[Stored data]

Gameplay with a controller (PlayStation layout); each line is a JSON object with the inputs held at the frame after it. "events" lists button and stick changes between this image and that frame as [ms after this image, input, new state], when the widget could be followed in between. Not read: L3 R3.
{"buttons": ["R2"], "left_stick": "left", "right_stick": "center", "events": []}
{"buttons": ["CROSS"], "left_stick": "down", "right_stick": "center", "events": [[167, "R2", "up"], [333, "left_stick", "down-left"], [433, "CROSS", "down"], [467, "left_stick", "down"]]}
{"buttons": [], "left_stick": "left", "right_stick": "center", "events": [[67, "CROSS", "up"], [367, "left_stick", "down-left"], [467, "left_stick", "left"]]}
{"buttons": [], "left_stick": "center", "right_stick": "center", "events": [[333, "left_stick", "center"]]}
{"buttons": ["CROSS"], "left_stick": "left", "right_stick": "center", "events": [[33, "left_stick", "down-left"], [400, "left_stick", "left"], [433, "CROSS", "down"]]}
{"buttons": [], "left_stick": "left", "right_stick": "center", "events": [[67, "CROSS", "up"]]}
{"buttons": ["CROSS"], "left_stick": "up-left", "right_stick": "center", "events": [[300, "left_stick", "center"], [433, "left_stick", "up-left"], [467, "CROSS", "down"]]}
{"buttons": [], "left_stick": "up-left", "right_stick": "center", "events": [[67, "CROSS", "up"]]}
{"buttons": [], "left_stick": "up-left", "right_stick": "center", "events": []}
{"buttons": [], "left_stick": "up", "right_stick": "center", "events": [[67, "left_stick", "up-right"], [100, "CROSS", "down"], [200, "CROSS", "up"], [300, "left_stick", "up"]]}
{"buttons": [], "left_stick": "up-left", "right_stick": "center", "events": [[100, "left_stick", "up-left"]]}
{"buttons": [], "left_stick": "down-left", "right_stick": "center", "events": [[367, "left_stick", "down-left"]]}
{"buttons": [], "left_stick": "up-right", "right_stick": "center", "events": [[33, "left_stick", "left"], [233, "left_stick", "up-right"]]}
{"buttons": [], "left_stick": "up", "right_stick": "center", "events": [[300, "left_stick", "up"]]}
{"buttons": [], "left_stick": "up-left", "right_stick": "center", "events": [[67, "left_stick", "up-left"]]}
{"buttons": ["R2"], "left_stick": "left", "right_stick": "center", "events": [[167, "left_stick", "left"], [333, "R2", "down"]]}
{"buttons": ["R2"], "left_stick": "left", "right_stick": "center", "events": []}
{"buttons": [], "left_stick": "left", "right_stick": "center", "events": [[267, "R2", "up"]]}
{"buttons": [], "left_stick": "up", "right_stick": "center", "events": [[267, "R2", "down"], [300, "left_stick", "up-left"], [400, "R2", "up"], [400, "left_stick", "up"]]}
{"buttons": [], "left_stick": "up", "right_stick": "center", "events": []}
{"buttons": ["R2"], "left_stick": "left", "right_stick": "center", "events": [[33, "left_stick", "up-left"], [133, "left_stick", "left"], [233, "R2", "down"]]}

WORK ORDER: The lines of the records that contain the string "CROSS" should be located and copied.

ANSWER SPACE:
{"buttons": ["CROSS"], "left_stick": "down", "right_stick": "center", "events": [[167, "R2", "up"], [333, "left_stick", "down-left"], [433, "CROSS", "down"], [467, "left_stick", "down"]]}
{"buttons": [], "left_stick": "left", "right_stick": "center", "events": [[67, "CROSS", "up"], [367, "left_stick", "down-left"], [467, "left_stick", "left"]]}
{"buttons": ["CROSS"], "left_stick": "left", "right_stick": "center", "events": [[33, "left_stick", "down-left"], [400, "left_stick", "left"], [433, "CROSS", "down"]]}
{"buttons": [], "left_stick": "left", "right_stick": "center", "events": [[67, "CROSS", "up"]]}
{"buttons": ["CROSS"], "left_stick": "up-left", "right_stick": "center", "events": [[300, "left_stick", "center"], [433, "left_stick", "up-left"], [467, "CROSS", "down"]]}
{"buttons": [], "left_stick": "up-left", "right_stick": "center", "events": [[67, "CROSS", "up"]]}
{"buttons": [], "left_stick": "up", "right_stick": "center", "events": [[67, "left_stick", "up-right"], [100, "CROSS", "down"], [200, "CROSS", "up"], [300, "left_stick", "up"]]}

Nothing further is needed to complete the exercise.